▶ **Aim of the task**
Once the line containing "Tools developed for" is found in the entries below, reproduce it and every line after it, stopping at and including the line containing "1. rasterize_glaciers_direct_all.pl"; reproduce nothing else, and keep each line exact.

[Data for this exercise Boundary: Start]

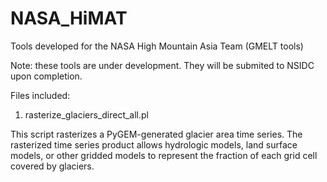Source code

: # NASA_HiMAT
Tools developed for the NASA High Mountain Asia Team (GMELT tools)

Note: these tools are under development. They will be submited to NSIDC upon completion.

Files included:

1. rasterize_glaciers_direct_all.pl

This script rasterizes a PyGEM-generated glacier area time series. The rasterized time series product allows hydrologic models, land surface models, or other gridded models to represent the fraction of each grid cell covered by glaciers.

[Data for this exercise Boundary: End]

▶ **Written response**
Tools developed for the NASA High Mountain Asia Team (GMELT tools)

Note: these tools are under development. They will be submited to NSIDC upon completion.

Files included:

1. rasterize_glaciers_direct_all.pl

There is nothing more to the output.